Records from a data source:
+++
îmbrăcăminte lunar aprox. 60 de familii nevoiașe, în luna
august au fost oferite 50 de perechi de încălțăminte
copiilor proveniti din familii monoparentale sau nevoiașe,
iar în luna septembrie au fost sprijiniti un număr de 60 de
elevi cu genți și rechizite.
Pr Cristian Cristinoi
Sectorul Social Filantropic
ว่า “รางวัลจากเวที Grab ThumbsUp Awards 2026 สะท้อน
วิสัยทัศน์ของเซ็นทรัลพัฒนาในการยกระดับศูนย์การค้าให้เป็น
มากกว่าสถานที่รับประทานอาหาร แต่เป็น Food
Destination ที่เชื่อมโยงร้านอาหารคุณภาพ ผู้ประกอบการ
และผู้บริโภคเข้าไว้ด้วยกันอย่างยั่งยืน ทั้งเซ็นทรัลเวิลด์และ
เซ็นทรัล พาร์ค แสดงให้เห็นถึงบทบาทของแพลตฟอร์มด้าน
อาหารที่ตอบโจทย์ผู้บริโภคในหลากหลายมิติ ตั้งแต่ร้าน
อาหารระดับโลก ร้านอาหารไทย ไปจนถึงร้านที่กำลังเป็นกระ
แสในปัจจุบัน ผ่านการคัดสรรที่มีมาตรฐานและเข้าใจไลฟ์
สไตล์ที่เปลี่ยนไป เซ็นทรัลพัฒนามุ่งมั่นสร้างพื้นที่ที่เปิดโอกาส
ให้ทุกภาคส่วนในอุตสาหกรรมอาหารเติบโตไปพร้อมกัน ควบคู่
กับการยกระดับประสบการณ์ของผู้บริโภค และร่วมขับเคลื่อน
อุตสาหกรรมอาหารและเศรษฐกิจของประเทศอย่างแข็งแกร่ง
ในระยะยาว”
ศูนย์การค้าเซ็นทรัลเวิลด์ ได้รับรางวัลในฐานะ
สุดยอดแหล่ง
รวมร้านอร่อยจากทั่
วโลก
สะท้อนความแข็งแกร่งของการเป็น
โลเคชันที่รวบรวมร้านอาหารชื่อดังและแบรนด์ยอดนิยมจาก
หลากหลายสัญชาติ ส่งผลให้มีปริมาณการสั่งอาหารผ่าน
+++
▶ Request: Show me every line of the entries above that holds "familii".

▶ Exercise answer:
îmbrăcăminte lunar aprox. 60 de familii nevoiașe, în luna
copiilor proveniti din familii monoparentale sau nevoiașe,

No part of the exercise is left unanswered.